On Apr 29, 3:32 pm, "kwikius"
I used to agree but someone some time ago "politely suggested"
using a formal parser rather than writing parsers by hand and
now I am completely converted. Parser generators will verify
the grammar that is presented to them and point out
ambiguities that a hand written parser would never spot. (I
have written various parsers by hand ) and are easier for
others to understand
I think it depends a lot on the grammar. I regularly use flex
for smaller things. In general, if the grammar isn't too
complex, a parser generator may be simpler (and if you define a
grammar yourself, you should definitely strive to make it not
too complex). In practice, however, most real programming
languages have very complex grammars (C++ is probably one of the
worst), and hand written parsers can usually give better error
messages, handle error recovery more gracefully, and it's also
easier to "cheat" a bit when necessary to make things work. (I
suspect, for example, that most C++ compilers use some sort of
backtracking in cases where it isn't clear from the initial
sequence whether you're dealing with a declaration or an
expression.)
As for "easier for others to understand", it obviously depends
on which "others". I've been hassled for using flex because
some of the "others" aren't familiar with the tool, and don't
feel at home with anything more complex than recursive descent.

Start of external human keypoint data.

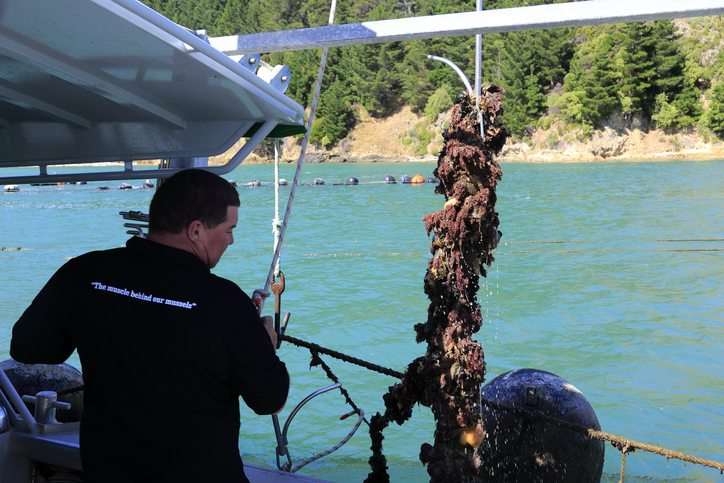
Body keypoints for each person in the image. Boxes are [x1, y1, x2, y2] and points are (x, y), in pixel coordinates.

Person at [11, 169, 289, 482]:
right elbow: (270, 400)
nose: (232, 240)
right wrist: (265, 344)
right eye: (228, 229)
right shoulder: (226, 302)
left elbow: (27, 347)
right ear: (196, 231)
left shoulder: (84, 272)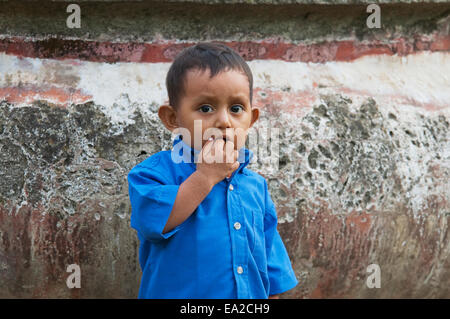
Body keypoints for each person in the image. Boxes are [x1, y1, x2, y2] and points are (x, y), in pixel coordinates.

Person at [127, 42, 298, 299]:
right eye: (205, 108)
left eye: (236, 109)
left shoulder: (255, 186)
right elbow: (156, 225)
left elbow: (269, 256)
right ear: (173, 118)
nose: (224, 121)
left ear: (250, 120)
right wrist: (205, 177)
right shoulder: (153, 174)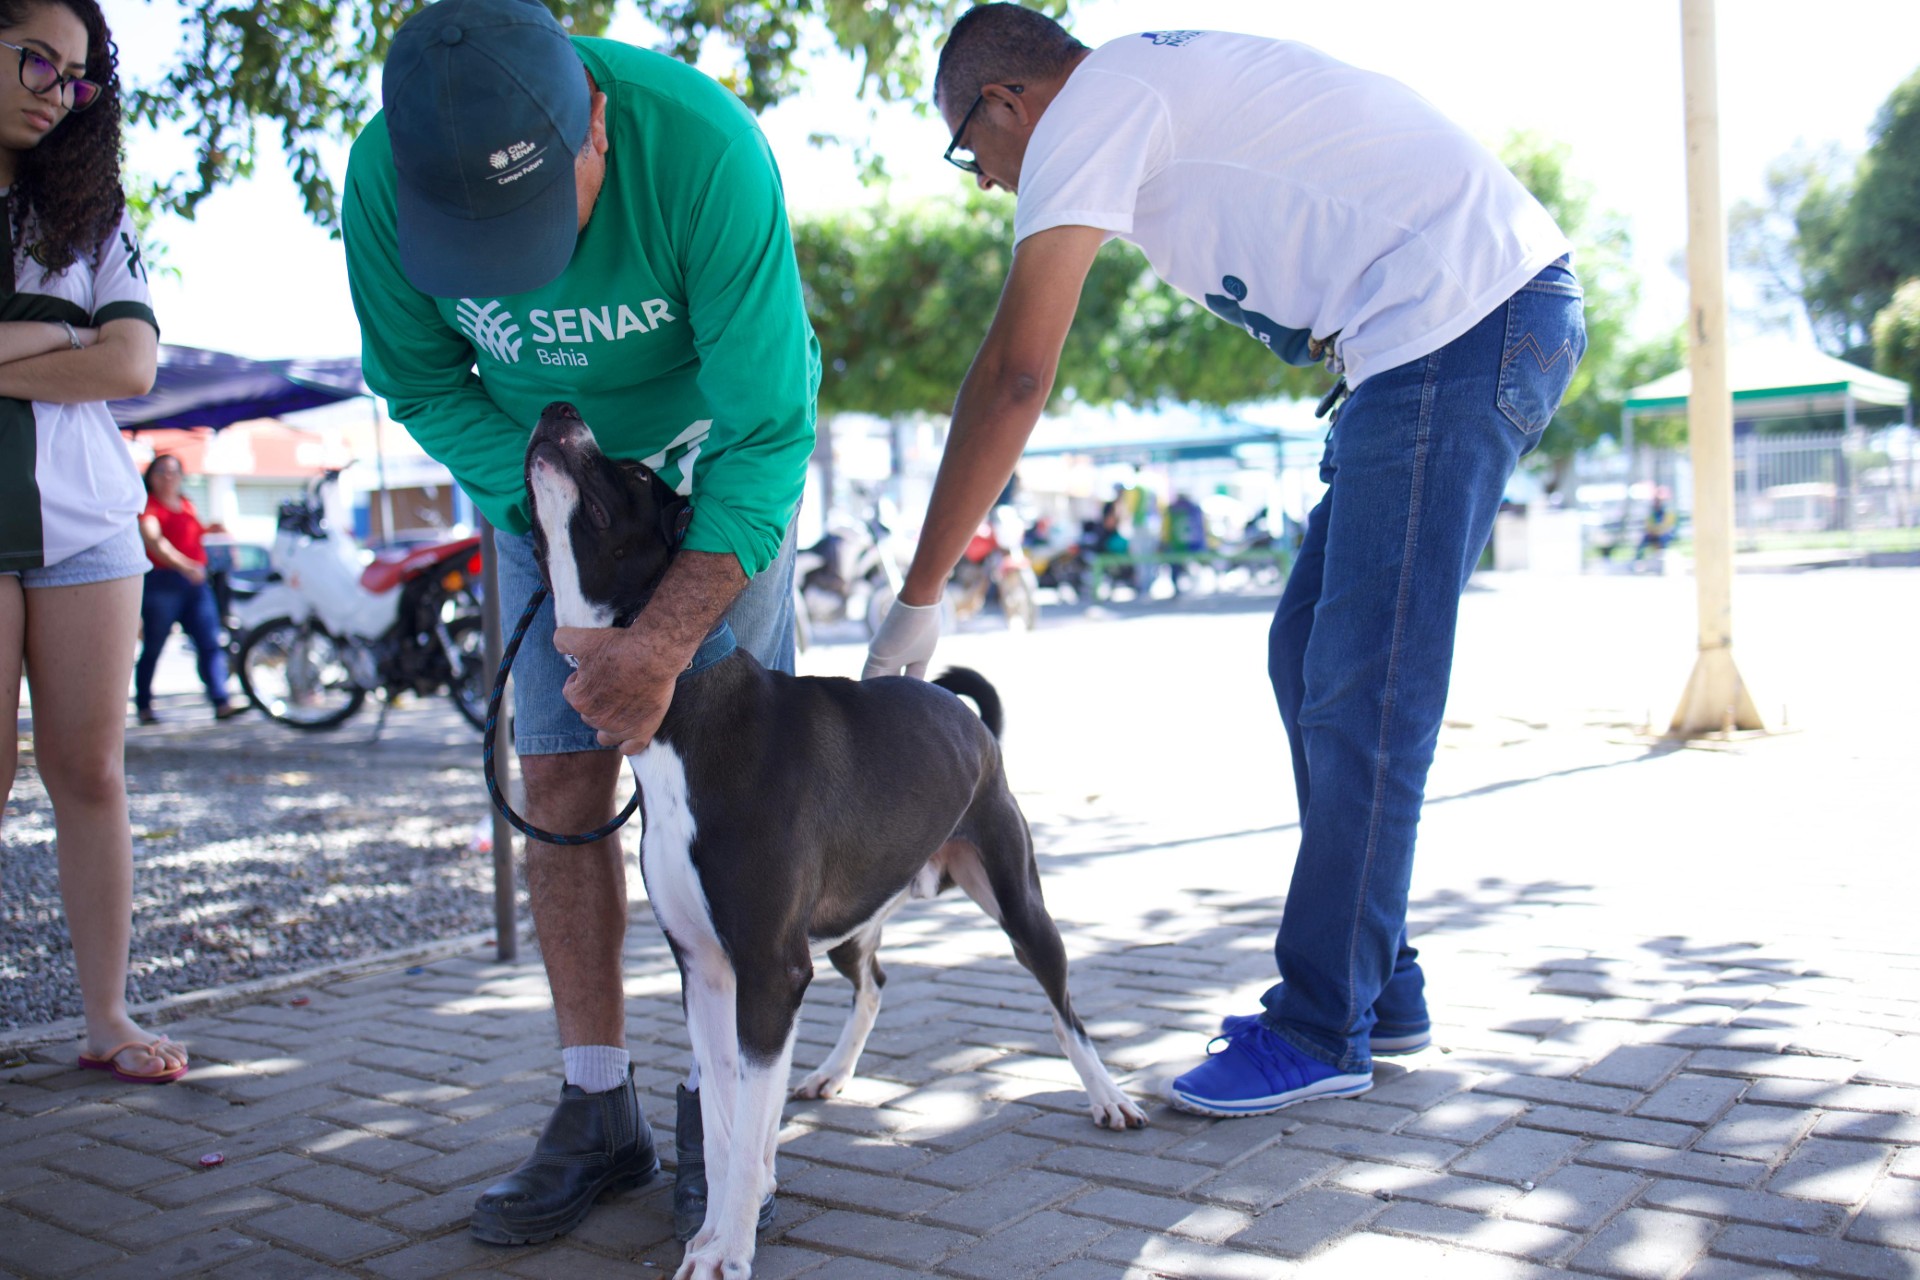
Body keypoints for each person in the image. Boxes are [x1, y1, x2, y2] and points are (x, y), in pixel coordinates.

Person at [863, 5, 1585, 1117]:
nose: (986, 180)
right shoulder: (1138, 97)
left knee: (1364, 687)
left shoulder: (1091, 107)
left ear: (1006, 101)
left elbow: (1015, 374)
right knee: (1307, 655)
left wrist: (920, 593)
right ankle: (1377, 982)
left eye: (970, 149)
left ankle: (1320, 1023)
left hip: (1455, 323)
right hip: (1431, 336)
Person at [341, 0, 819, 1245]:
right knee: (557, 776)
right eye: (483, 243)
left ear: (595, 121)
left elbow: (769, 424)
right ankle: (597, 1103)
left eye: (537, 221)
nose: (524, 272)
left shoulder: (705, 150)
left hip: (712, 483)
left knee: (739, 790)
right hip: (542, 474)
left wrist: (661, 639)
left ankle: (727, 1109)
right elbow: (419, 378)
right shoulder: (383, 173)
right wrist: (550, 517)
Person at [0, 0, 182, 1084]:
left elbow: (129, 365)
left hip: (89, 530)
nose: (56, 92)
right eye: (36, 60)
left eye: (74, 77)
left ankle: (107, 1016)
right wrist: (60, 331)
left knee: (91, 772)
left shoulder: (91, 212)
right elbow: (95, 346)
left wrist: (62, 340)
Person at [133, 453, 245, 725]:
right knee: (154, 646)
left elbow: (194, 538)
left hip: (195, 583)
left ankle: (221, 700)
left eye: (173, 471)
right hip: (163, 582)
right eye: (161, 471)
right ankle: (144, 705)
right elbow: (154, 541)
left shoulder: (187, 504)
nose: (168, 477)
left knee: (209, 642)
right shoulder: (149, 506)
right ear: (151, 477)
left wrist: (214, 533)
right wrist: (185, 566)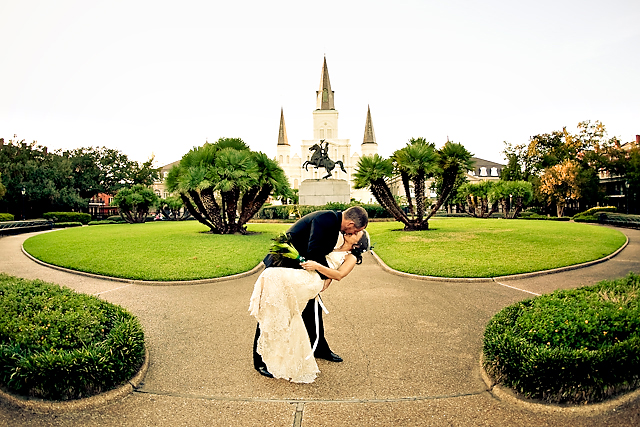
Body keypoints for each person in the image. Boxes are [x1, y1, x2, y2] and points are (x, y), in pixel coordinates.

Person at [252, 206, 369, 378]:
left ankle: (319, 348)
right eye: (356, 230)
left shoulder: (332, 222)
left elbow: (320, 255)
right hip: (285, 266)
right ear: (351, 223)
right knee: (273, 310)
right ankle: (260, 361)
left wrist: (324, 277)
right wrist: (324, 278)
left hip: (303, 272)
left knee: (313, 310)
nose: (354, 233)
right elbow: (314, 252)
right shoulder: (328, 220)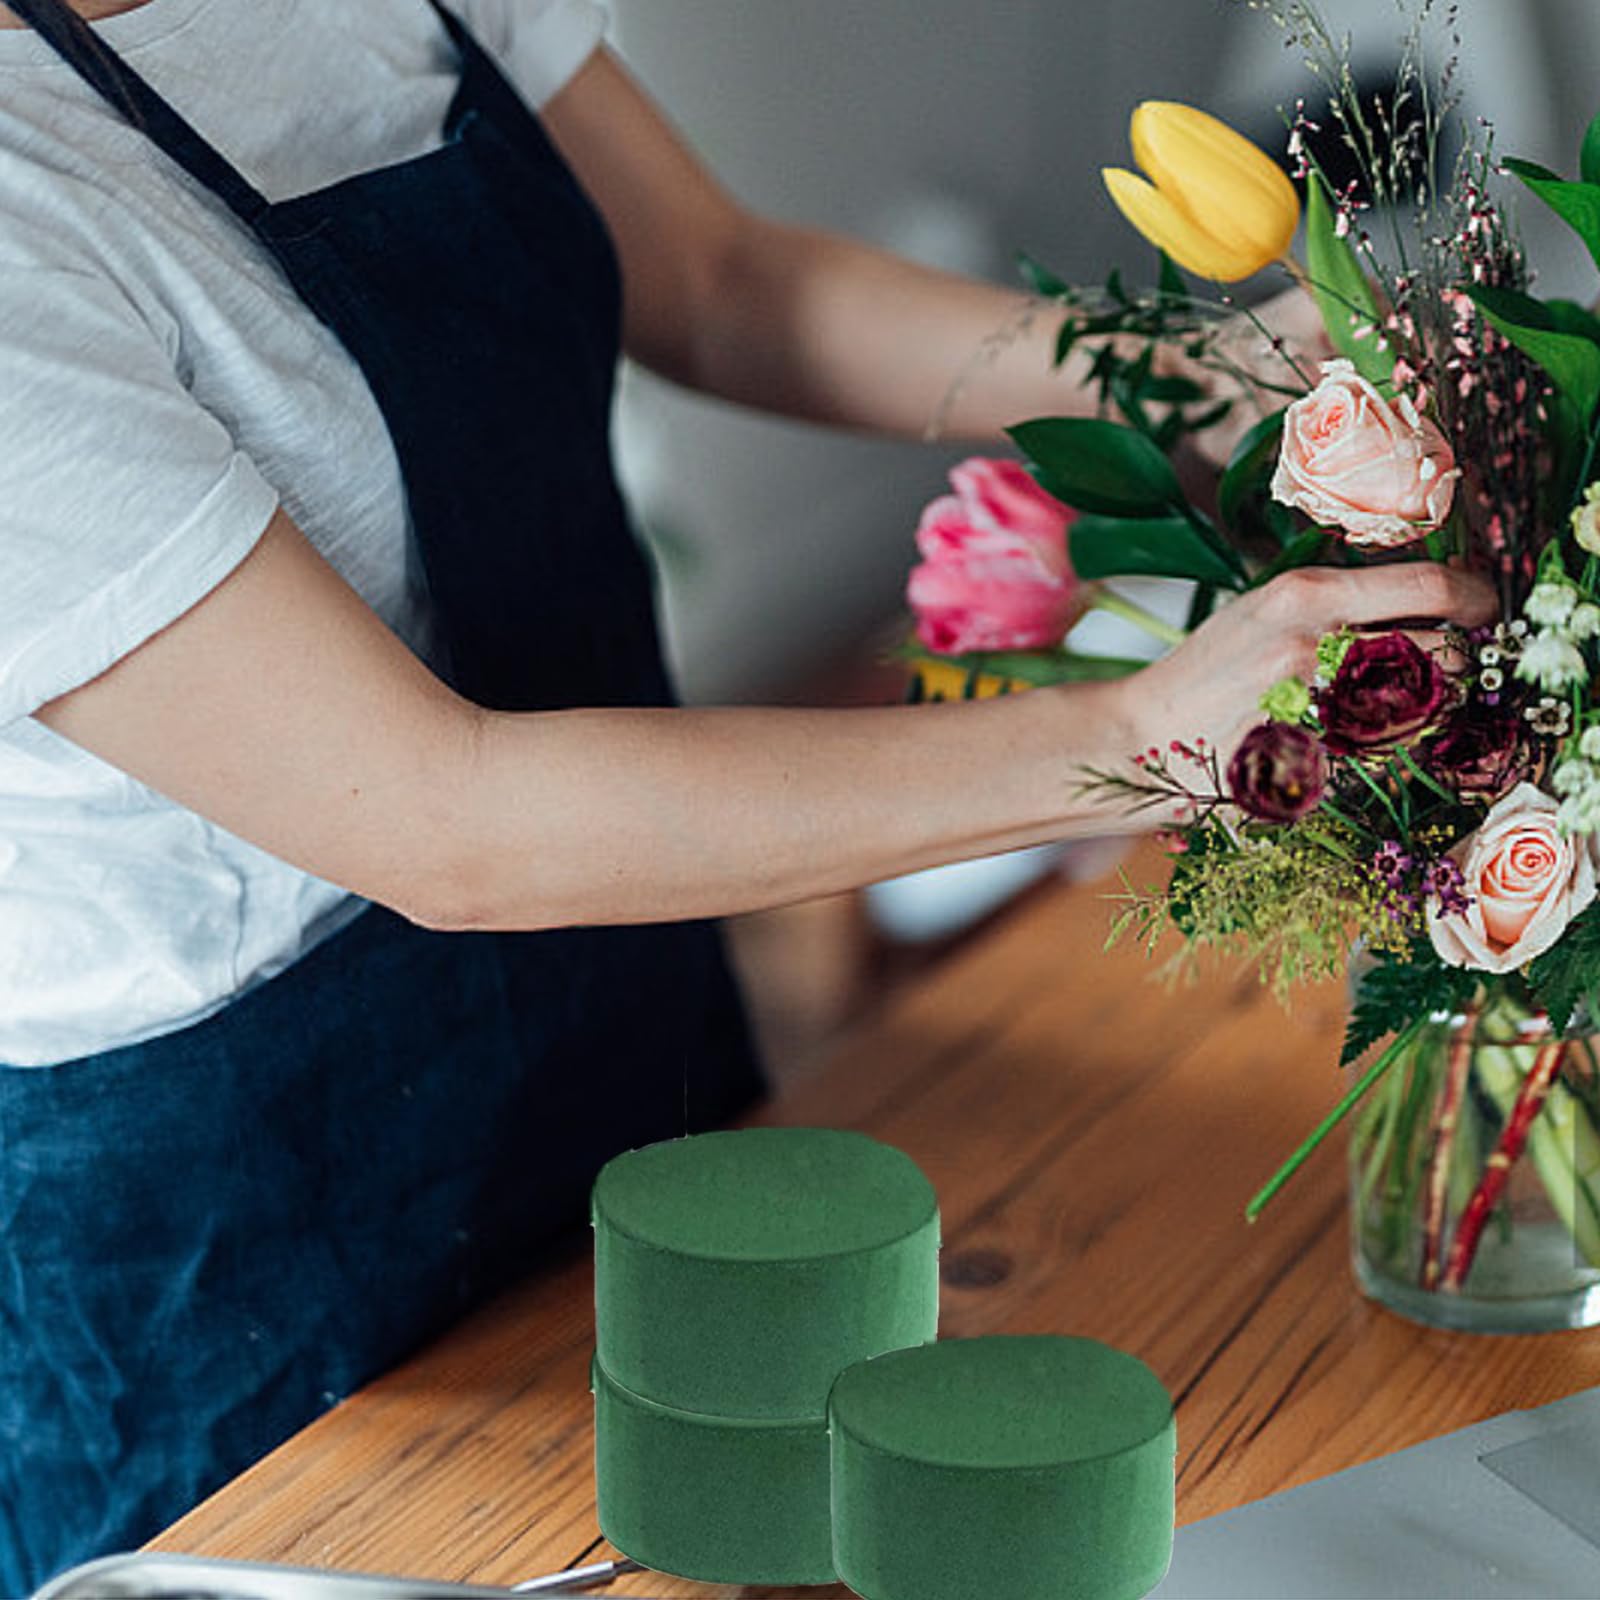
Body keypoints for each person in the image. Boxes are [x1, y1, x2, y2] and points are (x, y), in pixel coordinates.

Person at [0, 0, 1494, 1588]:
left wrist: (1196, 382)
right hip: (245, 1198)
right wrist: (1143, 737)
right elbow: (443, 816)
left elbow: (720, 285)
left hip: (613, 961)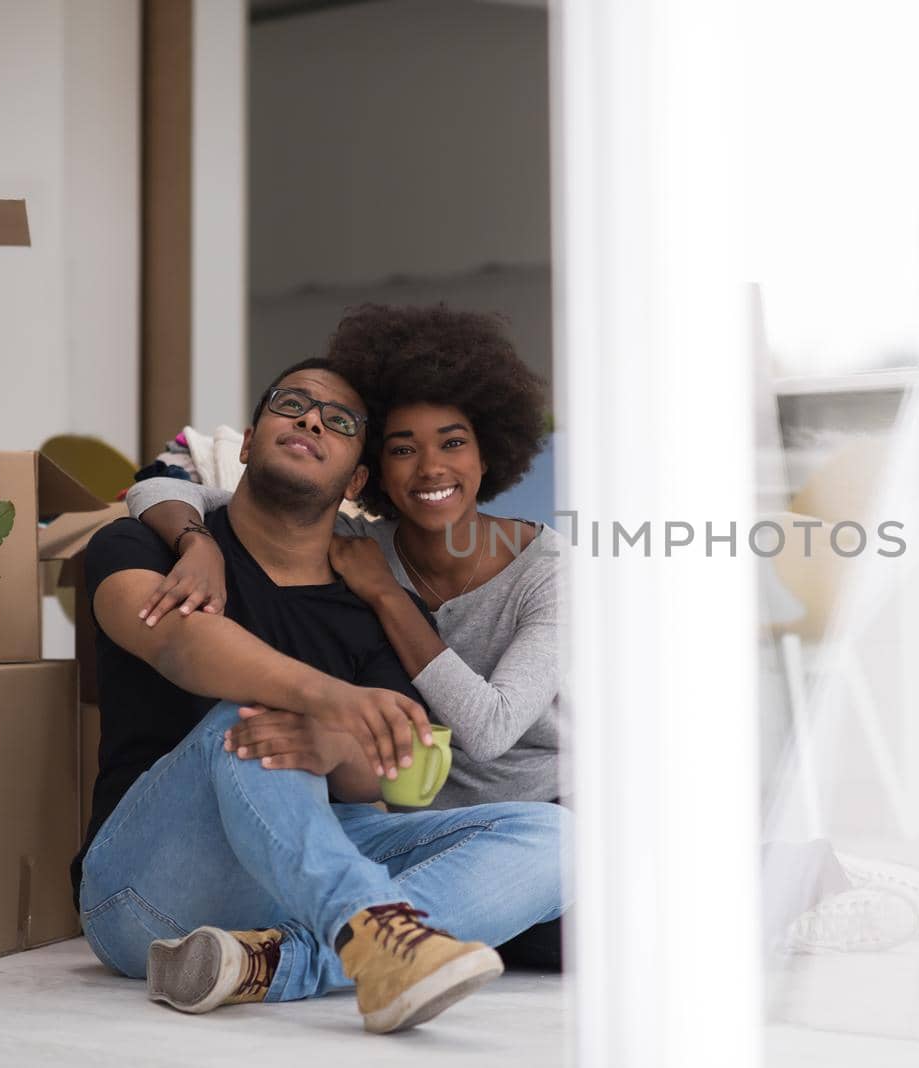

Also Bjarne Stroustrup himself says that C++ grammar is
"absurd". See:
page 38 column 2, half way down, para starting "However ,
tools and environments..
Yes. C++ is one of the most difficult languages to parse.
I'm sure no expert on regular expressions, but AFAIK you cant
abstract a part of a regular expression into a production (e.g
"integer" in my above example ), so you end up with a long
difficult to read and verify expression ( which is hard work).
If you could have productions... I think you'd have a parser
grammar. But as I say I am no expert and I'm sure someone will
correct me if I'm wrong about that.
The grammar that he's parsing is regular, so you don't need
anything more complicated than a regular expression. And the
regular expression matchers I know (e.g. my own or Boost) all
start with a string. So you would start with something like:
std::string const integer( "\\d+" ) ;
and build up the final expression as a string. For the original
problem, you might end up with something like:
std::string const integer( "\\d+" ) ;
std::string const spaces( "\\s+" ) ;
std::string const time(
integer + ":" integer + ":" + integer + "\\." +
integer ) ;
std::string const ipAddress(
integer + "\\." + integer
+ "\\." + integer
+ "\\." + integer ) ;
std::string const fullAddress(
ipAddress + "\\." + integer ) ;
// Or should this use a "/" as a
// separator?
std::string const protocol( "\l+" ) ;
// or "\S+" ?
std::string const line( time
+ spaces + fullAddress
+ spaces + fullAddress
+ spaces + protocol
+ spaces + integer ) ;
boost::regex pattern( line ) ;
As usual: divide and conquer. (Note that if you're not afraid
of a few local macros, the fact that C++ concatenates adjacent
string literals means that you can actually do all of this at
compile time, replacing the std::string const with #define, and
dropping the +'s.)